The main selling points for Reboot the Future are:

  1. At its heart its a straightforward rules light Cyberpunk game. If you want to discard the setting and make your own you still get value for money just from it. The character generation, game rules, and even the example npcs and organisations are rooted in traditional cyberpunk tropes.
  2. Cyberpunk in the 23rd century. I wanted a setting that even if the players want to play straightforward cyberpunk, that was a little bit more than the Cyberpunks vs Corperations. Dragging the setting’s time period forward into the age of fringe colonies vs core corperate worlds, and the mystery of what’s in space, has done this for me.
  3. Everyone’s a Cyberhacker. Although there is a dedicated concept for cyberhackers, everyone can interact with virual reality and do stuff there. In fact sometimes they will have to work together to overcome the Artifical Intelligences that run Virtual Reality and guard its secrets.
  4. Play the Cyberpunk you want. Using a setting questionarrie and other player centred tools, the group gets to run the version of cyberpunk you want.
  5. Deep setting info you can ignore if you want. If you like the deep occult conspiracy type of cyberpunk that the Matrix brings, with a mixed with a dash of Ufology, the game supports that. But keeping with the point above, you can easily switch that off and ignore it it, if you or your players don’t want to engage with it.

I will expand on these five points as separate posts in the week before the Kickstarter opens.

What is Kickstarter going to Deliver?

The main rule book, 6-inch x 9 inches, 200-300 pages, colour hardcovers and black and white internals. Colour cover by Dan Barker, with black and white internal art by Jesheilds.

Sample of the books internal art by Jeshields
Mandate of Heaven, Cover by Dan Barker
Mandate of Heaven, Cover by Dan Barker

Three versions

  • PDF with full bookmarks and hyperlinked page references.
  • POD via drivethrurpg.com.
  • Signed and Sent. A properly printed book, with ribbons, endpapers and if they fund as a stretch goal colour plates, sent directly from me to you. Postage payable via my web store before I ship.

ETA for the final book, April 2022, with 1st artless draft as soon as the successfully funded Kickstarter ends at the beginning of December.

Unlike previous D101 Games, this Kickstarter, apart from a few already written adventures, will not have a long list of supplements attached to it as stretch goals. I’ve got ideas for sourcebooks, adventure campaigns for Reboot the Future aplenty, but they won’t be part of this campaign.

Stretch goals

I’m still figuring out the entire list of stretch goals, but here are the ones that will be in place.

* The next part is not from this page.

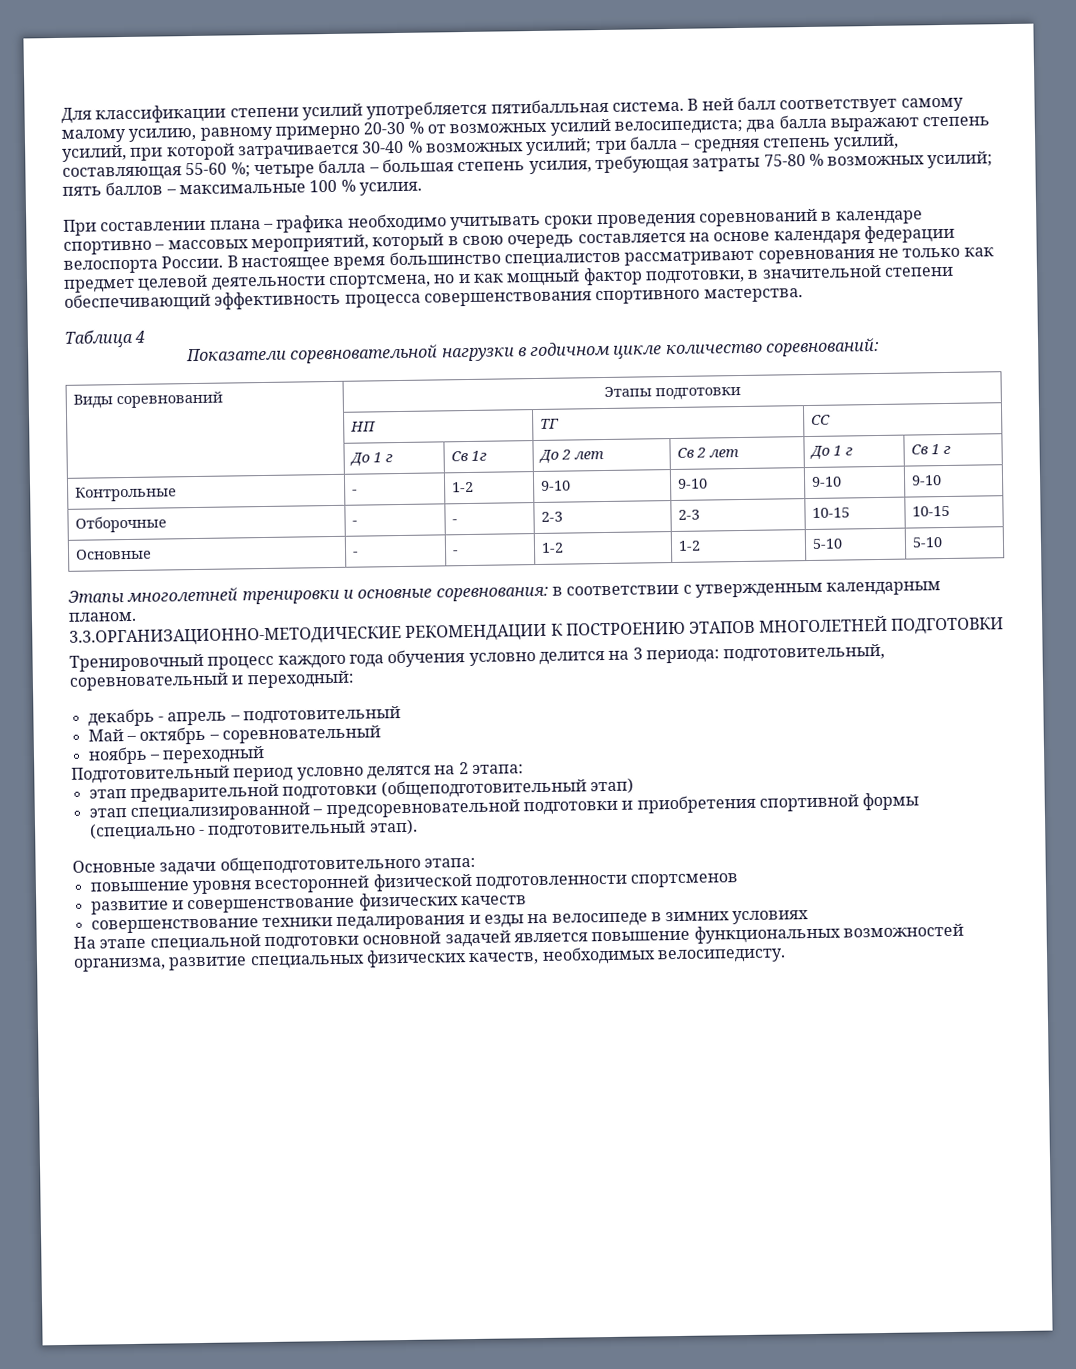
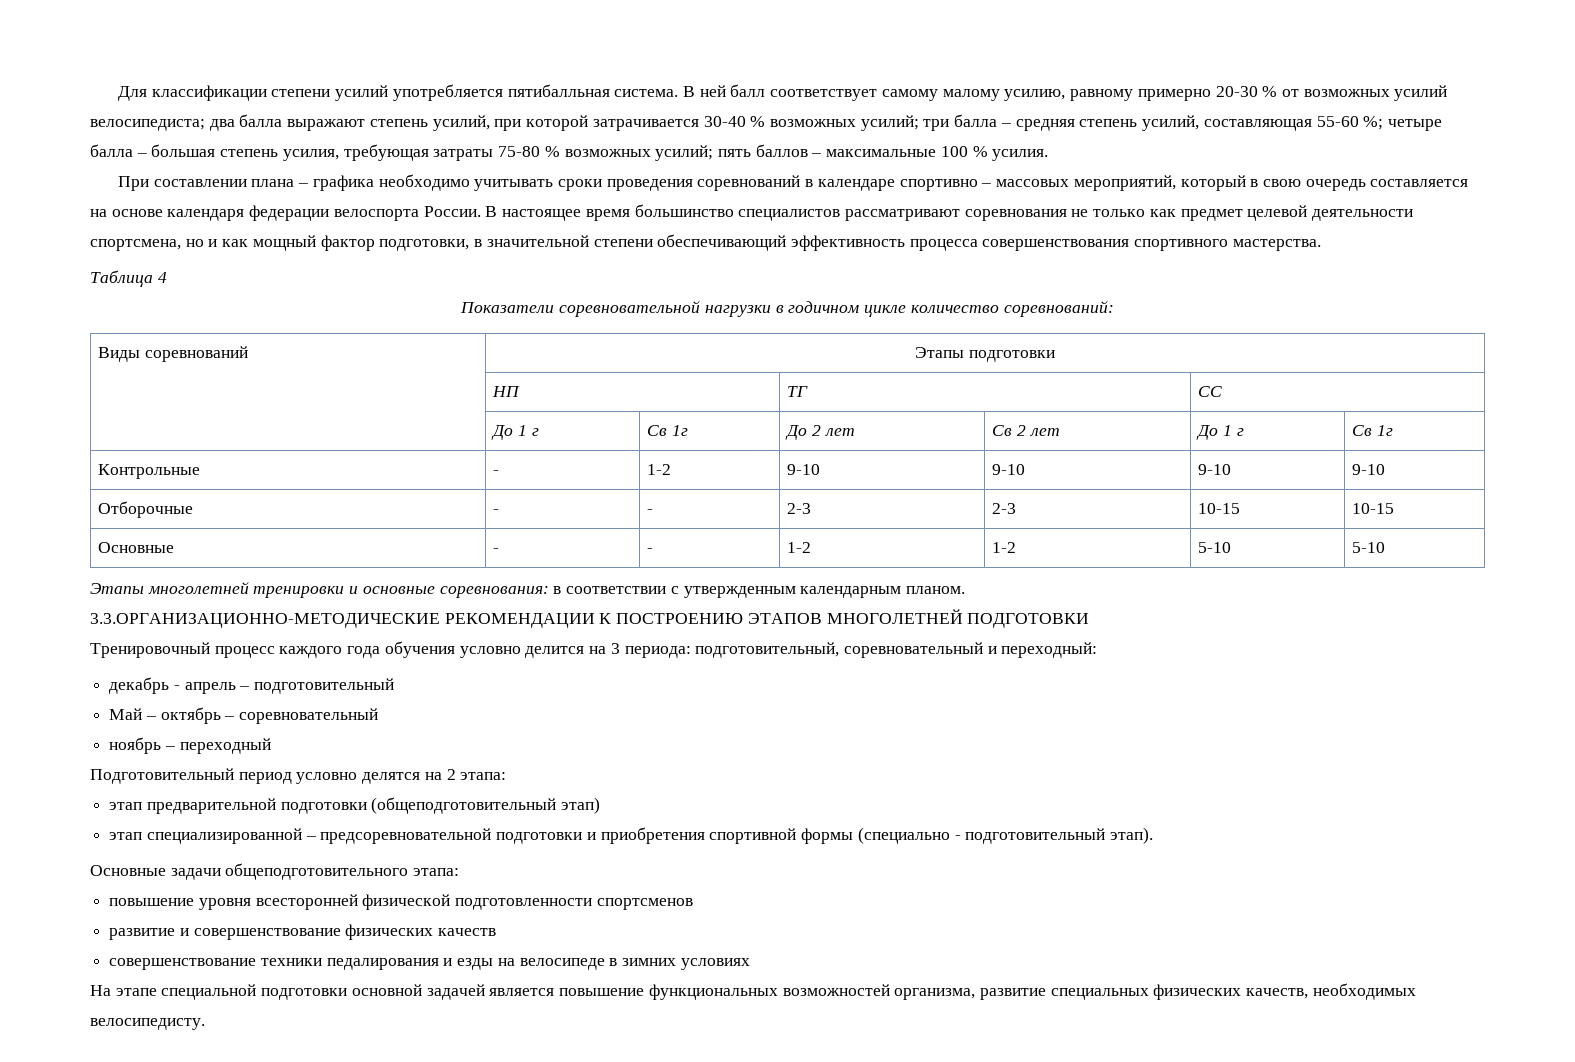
[931,444,952,455] 1 г -> [1376,425,1393,436] 1г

  1. More art. I’ll commision more images to do some of the setting-specific pieces, and colour plates for the Signed and Sent printed version and Pdf.
  2. Liminal SRD. Working with Paul Mitchener a combination of what’s in the main Liminal rulebook, and some of the new bits I bring to the table in Reboot the Future.
  3. Operation Wolverine. This is my go-to adventure at cons to demo what the game is all about. As well as the adventure it will come with a set of six premade characters.

There’s an Early Bird offer!

If you are a backer within the first two days of the Kickstarter, I have a short adventure for you in pdf format that you’ll get at the end of the Kickstarter.

  • Brain Dead at the Shopping Mall. A Halloween themed adventure where the cyberpunks explore an abandoned shopping mall on the outskirts of their home city.